§ **Prompt**
Which lines in the items below contain the string "printed", with case counting? Report each of those lines in full.

§ **Data listing**
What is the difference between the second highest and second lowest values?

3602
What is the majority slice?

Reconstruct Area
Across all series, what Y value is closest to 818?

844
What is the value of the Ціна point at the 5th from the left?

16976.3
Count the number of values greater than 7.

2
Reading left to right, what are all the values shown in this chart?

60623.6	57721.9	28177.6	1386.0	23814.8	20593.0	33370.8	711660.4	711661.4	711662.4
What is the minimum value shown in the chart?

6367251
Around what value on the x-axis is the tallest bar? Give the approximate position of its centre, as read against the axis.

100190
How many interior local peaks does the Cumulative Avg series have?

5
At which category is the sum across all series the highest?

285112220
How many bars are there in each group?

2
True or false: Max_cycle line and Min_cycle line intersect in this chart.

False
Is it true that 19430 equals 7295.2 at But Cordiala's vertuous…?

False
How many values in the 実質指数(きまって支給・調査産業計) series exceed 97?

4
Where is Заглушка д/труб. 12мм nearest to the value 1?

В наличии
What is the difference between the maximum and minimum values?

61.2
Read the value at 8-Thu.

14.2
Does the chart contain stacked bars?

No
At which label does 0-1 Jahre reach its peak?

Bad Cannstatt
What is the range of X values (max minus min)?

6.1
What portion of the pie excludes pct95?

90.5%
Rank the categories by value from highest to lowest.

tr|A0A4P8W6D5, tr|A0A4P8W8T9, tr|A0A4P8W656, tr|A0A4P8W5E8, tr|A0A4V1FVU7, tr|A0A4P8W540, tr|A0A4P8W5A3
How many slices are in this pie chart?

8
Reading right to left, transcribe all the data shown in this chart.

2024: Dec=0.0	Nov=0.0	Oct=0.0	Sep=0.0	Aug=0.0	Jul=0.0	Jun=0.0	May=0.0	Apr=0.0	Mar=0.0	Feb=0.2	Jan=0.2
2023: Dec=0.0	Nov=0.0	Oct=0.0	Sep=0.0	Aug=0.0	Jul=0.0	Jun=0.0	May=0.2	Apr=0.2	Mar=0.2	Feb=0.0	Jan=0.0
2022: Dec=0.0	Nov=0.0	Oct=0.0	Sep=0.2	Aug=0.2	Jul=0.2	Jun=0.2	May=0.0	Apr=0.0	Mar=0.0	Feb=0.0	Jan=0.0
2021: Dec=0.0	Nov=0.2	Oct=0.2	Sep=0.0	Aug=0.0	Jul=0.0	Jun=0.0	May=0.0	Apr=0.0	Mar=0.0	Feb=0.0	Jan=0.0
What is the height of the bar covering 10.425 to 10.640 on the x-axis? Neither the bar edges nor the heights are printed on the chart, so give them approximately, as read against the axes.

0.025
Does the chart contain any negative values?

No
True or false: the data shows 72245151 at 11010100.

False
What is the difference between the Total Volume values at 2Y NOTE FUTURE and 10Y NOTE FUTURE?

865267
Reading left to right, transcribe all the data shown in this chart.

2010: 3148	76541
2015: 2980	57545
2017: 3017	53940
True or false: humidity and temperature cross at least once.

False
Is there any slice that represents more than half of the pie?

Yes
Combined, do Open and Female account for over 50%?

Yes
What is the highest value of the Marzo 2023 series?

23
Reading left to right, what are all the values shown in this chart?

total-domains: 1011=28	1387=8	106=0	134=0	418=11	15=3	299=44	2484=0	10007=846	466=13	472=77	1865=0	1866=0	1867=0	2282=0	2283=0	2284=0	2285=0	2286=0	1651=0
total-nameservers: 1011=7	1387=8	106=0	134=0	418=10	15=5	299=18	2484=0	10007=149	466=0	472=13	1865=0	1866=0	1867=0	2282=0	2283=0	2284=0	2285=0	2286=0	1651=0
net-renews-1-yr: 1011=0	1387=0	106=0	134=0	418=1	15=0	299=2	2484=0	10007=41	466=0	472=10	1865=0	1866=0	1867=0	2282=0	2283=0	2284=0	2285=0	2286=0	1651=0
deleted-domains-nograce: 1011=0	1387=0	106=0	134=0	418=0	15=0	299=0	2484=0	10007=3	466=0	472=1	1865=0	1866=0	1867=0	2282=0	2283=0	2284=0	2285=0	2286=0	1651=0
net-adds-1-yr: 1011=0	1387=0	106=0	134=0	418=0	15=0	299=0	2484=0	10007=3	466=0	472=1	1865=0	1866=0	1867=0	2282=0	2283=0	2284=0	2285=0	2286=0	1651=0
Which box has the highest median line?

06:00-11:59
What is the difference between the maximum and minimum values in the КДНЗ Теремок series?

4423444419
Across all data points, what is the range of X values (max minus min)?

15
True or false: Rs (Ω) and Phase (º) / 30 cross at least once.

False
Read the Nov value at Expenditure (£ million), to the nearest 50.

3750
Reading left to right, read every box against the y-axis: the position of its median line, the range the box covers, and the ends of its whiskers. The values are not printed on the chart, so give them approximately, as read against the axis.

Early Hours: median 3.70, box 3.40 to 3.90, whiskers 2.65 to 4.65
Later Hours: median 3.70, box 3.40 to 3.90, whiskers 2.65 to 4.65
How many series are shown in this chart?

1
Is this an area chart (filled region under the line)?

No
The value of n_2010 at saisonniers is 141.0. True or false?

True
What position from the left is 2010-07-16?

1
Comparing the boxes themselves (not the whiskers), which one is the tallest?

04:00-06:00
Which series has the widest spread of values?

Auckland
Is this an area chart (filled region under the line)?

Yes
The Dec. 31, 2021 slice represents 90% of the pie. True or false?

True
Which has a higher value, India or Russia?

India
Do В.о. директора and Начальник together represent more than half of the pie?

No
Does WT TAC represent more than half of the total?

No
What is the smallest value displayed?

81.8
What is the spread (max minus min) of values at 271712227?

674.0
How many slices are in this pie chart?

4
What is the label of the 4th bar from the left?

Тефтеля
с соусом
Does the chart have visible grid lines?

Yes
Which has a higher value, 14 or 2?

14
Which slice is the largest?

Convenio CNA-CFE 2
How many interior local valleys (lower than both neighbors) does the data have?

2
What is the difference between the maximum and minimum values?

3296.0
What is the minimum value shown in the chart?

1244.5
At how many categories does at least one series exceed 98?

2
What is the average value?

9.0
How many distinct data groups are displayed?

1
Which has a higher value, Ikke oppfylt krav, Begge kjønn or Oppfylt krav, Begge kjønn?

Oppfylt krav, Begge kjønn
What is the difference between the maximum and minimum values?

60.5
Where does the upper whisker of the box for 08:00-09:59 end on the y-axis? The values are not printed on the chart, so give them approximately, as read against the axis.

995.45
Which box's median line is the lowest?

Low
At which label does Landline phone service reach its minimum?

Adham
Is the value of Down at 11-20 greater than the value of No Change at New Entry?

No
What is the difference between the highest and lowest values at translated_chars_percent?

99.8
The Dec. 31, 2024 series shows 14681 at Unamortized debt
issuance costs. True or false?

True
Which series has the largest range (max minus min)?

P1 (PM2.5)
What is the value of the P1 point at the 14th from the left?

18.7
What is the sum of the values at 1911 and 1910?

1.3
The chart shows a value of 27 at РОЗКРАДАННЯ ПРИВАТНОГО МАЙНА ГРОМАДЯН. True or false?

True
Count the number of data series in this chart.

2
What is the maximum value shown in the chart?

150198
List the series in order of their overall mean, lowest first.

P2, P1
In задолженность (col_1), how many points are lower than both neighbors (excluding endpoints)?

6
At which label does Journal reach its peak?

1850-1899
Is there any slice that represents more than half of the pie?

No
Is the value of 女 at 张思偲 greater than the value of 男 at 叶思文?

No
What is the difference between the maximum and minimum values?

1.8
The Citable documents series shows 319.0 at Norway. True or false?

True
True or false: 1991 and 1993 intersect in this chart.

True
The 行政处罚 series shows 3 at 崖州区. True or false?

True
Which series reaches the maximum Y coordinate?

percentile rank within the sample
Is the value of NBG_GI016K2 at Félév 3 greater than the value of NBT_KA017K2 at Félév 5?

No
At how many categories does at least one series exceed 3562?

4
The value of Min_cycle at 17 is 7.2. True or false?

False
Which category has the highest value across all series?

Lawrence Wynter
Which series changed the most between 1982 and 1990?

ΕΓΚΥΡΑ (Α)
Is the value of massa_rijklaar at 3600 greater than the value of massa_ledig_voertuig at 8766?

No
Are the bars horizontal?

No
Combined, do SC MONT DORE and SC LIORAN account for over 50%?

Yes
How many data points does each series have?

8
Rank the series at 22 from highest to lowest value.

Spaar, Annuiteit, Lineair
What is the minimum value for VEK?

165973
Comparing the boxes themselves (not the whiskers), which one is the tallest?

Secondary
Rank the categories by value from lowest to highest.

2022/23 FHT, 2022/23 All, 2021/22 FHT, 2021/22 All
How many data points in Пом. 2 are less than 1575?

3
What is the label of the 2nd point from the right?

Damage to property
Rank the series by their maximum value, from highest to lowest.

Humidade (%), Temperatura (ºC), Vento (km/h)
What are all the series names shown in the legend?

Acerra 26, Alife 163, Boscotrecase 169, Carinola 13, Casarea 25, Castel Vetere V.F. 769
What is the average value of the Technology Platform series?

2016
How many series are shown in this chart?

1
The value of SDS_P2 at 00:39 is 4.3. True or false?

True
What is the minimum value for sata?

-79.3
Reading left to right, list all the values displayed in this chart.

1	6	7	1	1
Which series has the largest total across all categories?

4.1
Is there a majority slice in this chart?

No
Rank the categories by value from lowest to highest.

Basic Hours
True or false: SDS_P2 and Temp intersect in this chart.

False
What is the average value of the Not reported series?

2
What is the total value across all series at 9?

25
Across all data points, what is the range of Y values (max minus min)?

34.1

§ **Written answer**
What is the height of the bar covering 10.425 to 10.640 on the x-axis? Neither the bar edges nor the heights are printed on the chart, so give them approximately, as read against the axes.
Reading left to right, read every box against the y-axis: the position of its median line, the range the box covers, and the ends of its whiskers. The values are not printed on the chart, so give them approximately, as read against the axis.
Where does the upper whisker of the box for 08:00-09:59 end on the y-axis? The values are not printed on the chart, so give them approximately, as read against the axis.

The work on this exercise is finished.